The conventional process for preparing a pigment involves four steps: (a) diazotizing an aromatic monoamine or diamine, (b) coupling a substituted or unsubstituted naphthol or an acetoacetylated aromatic monoamine with the diazotized aromatic monoamine or diamine, (c) conditioning the reaction mixture to induce crystallization of the pigment and (d) recovering the crystallized pigment from the conditioned reaction mixture.
Conventionally-produced pigments are quite satisfactory for use in solvent-based inks, and it is well-known in the prior art to incorporate one or more surfactants during the conditioning step to aid in the dispersion of the pigments, to reduce the grind sensitivity of dried pigment preparations, etc., see U.S. Pat.

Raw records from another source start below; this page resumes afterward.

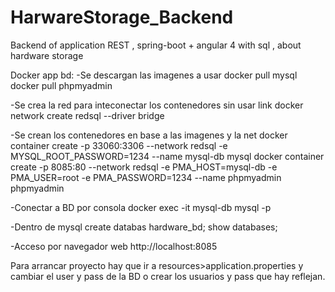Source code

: # HarwareStorage_Backend
Backend of application REST , spring-boot + angular 4 with sql , about hardware storage 


Docker app bd:
-Se descargan las imagenes a usar
docker pull mysql
docker pull phpmyadmin

-Se crea la red para inteconectar los contenedores sin usar link
docker network create redsql --driver bridge

-Se crean los contenedores en base a las imagenes y la net
docker container create -p 33060:3306 --network redsql -e MYSQL_ROOT_PASSWORD=1234 --name mysql-db mysql
docker container create -p 8085:80 --network redsql -e PMA_HOST=mysql-db -e PMA_USER=root -e PMA_PASSWORD=1234 --name phpmyadmin phpmyadmin

-Conectar a BD por consola
docker exec -it mysql-db mysql -p

-Dentro de mysql
create databas hardware_bd;
show databases;

-Acceso por navegador web 
http://localhost:8085

Para arrancar proyecto hay que ir a resources>application.properties y cambiar el user y pass de la BD o crear los usuarios y pass que hay reflejan. 

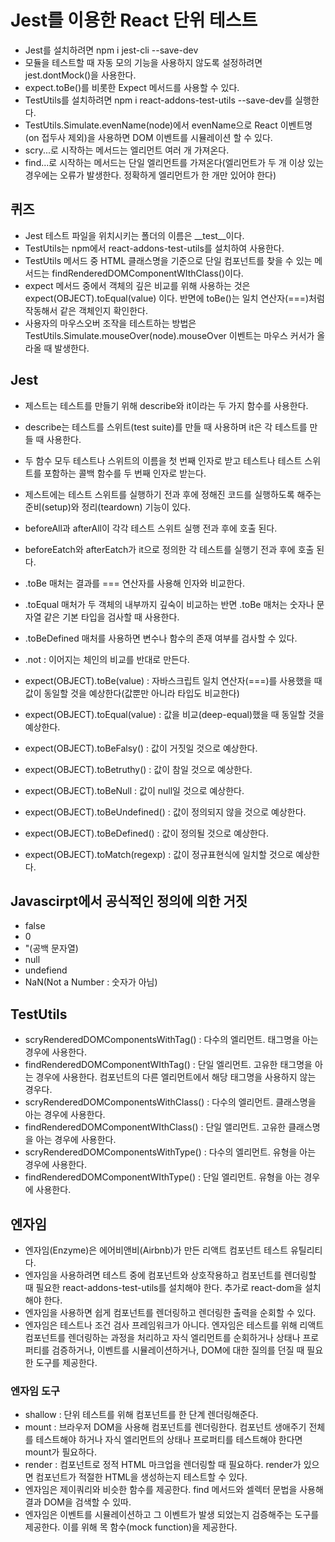 
# Jest를 이용한 React 단위 테스트
- Jest를 설치하려면 npm i jest-cli --save-dev
- 모듈을 테스트할 때 자동 모의 기능을 사용하지 않도록 설정하려면 jest.dontMock()을 사용한다.
- expect.toBe()를 비롯한 Expect 메서드를 사용할 수 있다.
- TestUtils를 설치하려면 npm i react-addons-test-utils --save-dev를 실행한다.
- TestUtils.Simulate.evenName(node)에서 evenName으로 React 이벤트명(on 접두사 제외)을 사용하면 DOM 이벤트를 시뮬레이션 할 수 있다.
- scry...로 시작하는 메서드는 엘리먼트 여러 개 가져온다.
- find...로 시작하는 메서드는 단일 엘리먼트를 가져온다(엘리먼트가 두 개 이상 있는 경우에는 오류가 발생한다. 정확하게 엘리먼트가 한 개만 있어야 한다)

## 퀴즈
- Jest 테스트 파일을 위치시키는 폴더의 이름은 __test__이다.
- TestUtils는 npm에서 react-addons-test-utils를 설치하여 사용한다.
- TestUtils 메서드 중 HTML 클래스명을 기준으로 단일 컴포넌트를 찾을 수 있는 메서드는 findRenderedDOMComponentWIthClass()이다.
- expect 메서드 중에서 객체의 깊은 비교를 위해 사용하는 것은 expect(OBJECT).toEqual(value) 이다. 반면에 toBe()는 일치 연산자(===)처럼 작동해서 같은 객체인지 확인한다.
- 사용자의 마우스오버 조작을 테스트하는 방법은 TestUtils.Simulate.mouseOver(node).mouseOver 이벤트는 마우스 커서가 올라올 때 발생한다.

## Jest
- 제스트는 테스트를 만들기 위해 describe와 it이라는 두 가지 함수를 사용한다.
- describe는 테스트를 스위트(test suite)를 만들 때 사용하며 it은 각 테스트를 만들 때 사용한다.
- 두 함수 모두 테스트나 스위트의 이름을 첫 번째 인자로 받고 테스트나 테스트 스위트를 포함하는 콜백 함수를 두 번째 인자로 받는다.
- 제스트에는 테스트 스위트를 실행하기 전과 후에 정해진 코드를 실행하도록 해주는 준비(setup)와 정리(teardown) 기능이 있다.
- beforeAll과 afterAll이 각각 테스트 스위트 실행 전과 후에 호출 된다.
- beforeEatch와 afterEatch가 it으로 정의한 각 테스트를 실행기 전과 후에 호출 된다.
- .toBe 매처는 결과를 === 연산자를 사용해 인자와 비교한다.
- .toEqual 매처가 두 객체의 내부까지 깊숙이 비교하는 반면 .toBe 매처는 숫자나 문자열 같은 기본 타입을 검사할 때 사용한다.
- .toBeDefined 매처를 사용하면 변수나 함수의 존재 여부를 검사할 수 있다.

- .not : 이어지는 체인의 비교를 반대로 만든다.
- expect(OBJECT).toBe(value) : 자바스크립트 일치 연산자(===)를 사용했을 때 값이 동일할 것을 예상한다(값뿐만 아니라 타입도 비교한다)
- expect(OBJECT).toEqual(value) : 값을 비교(deep-equal)했을 때 동일할 것을 예상한다.
- expect(OBJECT).toBeFalsy() : 값이 거짓일 것으로 예상한다.
- expect(OBJECT).toBetruthy() : 값이 참일 것으로 예상한다.
- expect(OBJECT).toBeNull : 값이 null일 것으로 예상한다.
- expect(OBJECT).toBeUndefined() : 값이 정의되지 않을 것으로 예상한다.
- expect(OBJECT).toBeDefined() : 값이 정의될 것으로 예상한다.
- expect(OBJECT).toMatch(regexp) : 값이 정규표현식에 일치할 것으로 예상한다.

## Javascirpt에서 공식적인 정의에 의한 거짓
- false
- 0
- "(공백 문자열)
- null
- undefiend
- NaN(Not a Number : 숫자가 아님)

## TestUtils
- scryRenderedDOMComponentsWithTag() : 다수의 엘리먼트. 태그명을 아는 경우에 사용한다.
- findRenderedDOMComponentWIthTag() : 단일 엘리먼트. 고유한 태그명을 아는 경우에 사용한다. 컴포넌트의 다른 엘리먼트에서 해당 태그명을 사용하지 않는 경우다.
- scryRenderedDOMComponentsWithClass() : 다수의 엘리먼트. 클래스명을 아는 경우에 사용한다.
- findRenderedDOMComponentWIthClass() : 단일 앨리먼트. 고유한 클래스명을 아는 경우에 사용한다.
- scryRenderedDOMComponentsWithType() : 다수의 엘리먼트. 유형을 아는 경우에 사용한다.
- findRenderedDOMComponentWIthType() : 단일 엘리먼트. 유형을 아는 경우에 사용한다.

## 엔자임
- 엔자임(Enzyme)은 에어비앤비(Airbnb)가 만든 리액트 컴포넌트 테스트 유틸리티다. 
- 엔자임을 사용하려면 테스트 중에 컴포넌트와 상호작용하고 컴포넌트를 렌더링할 때 필요한 react-addons-test-utils를 설치해야 한다. 추가로 react-dom을 설치해야 한다.
- 엔자임을 사용하면 쉽게 컴포넌트를 렌더링하고 렌더링한 출력을 순회할 수 있다.
- 엔자임은 테스트나 조건 검사 프레임워크가 아니다. 엔자임은 테스트를 위해 리액트 컴포넌트를 렌더링하는 과정을 처리하고 자식 엘리먼트를 순회하거나 상태나 프로퍼티를 검증하거나, 이벤트를 시뮬레이션하거나, DOM에 대한 질의를 던질 때 필요한 도구를 제공한다.

### 엔자임 도구
- shallow : 단위 테스트를 위해 컴포넌트를 한 단계 렌더링해준다.
- mount : 브라우저 DOM을 사용해 컴포넌트를 렌더링한다. 컴포넌트 생애주기 전체를 테스트해야 하거나 자식 엘리먼트의 상태나 프로퍼티를 테스트해야 한다면 mount가 필요하다.
- render : 컴포넌트로 정적 HTML 마크업을 렌더링할 때 필요하다. render가 있으면 컴포넌트가 적절한 HTML을 생성하는지 테스트할 수 있다.
- 엔자임은 제이쿼리와 비슷한 함수를 제공한다. find 메서드와 셀렉터 문법을 사용해 결과 DOM을 검색할 수 있따.
- 엔자임은 이벤트를 시뮬레이션하고 그 이벤트가 발생 되었는지 검증해주는 도구를 제공한다. 이를 위해 목 함수(mock function)을 제공한다.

No. 5,352,281.
Environmental pressures are causing printers to phase out the use of solvent-based inks and to substitute water-based inks in their stead. However, the color value of a pigment in a water-based ink and the gloss and density of such ink are generally lower than that obtained in a solvent-based ink containing such pigment.
The problems alluded to above are especially prevalent when the pigment is a barium- or calcium-laked pigment or a diarylide pigment. For example, efforts are known in the prior art to replace all or part of the calcium ions in a laked pigment with ions of heavier atoms. While such approach appears to reduce the instability problem, the resultant pigment is more extended which leads to greatly reduced efficiency.
It is also known to employ electrostatic and steric stabilization approaches. In the former case, a sufficiently high charge density is induced by adsorbing ionic surfactants which then prevents close approach of the pigment particles. In the latter case, adsorption of a polymer onto the surface of the pigment particle prevents agglomeration.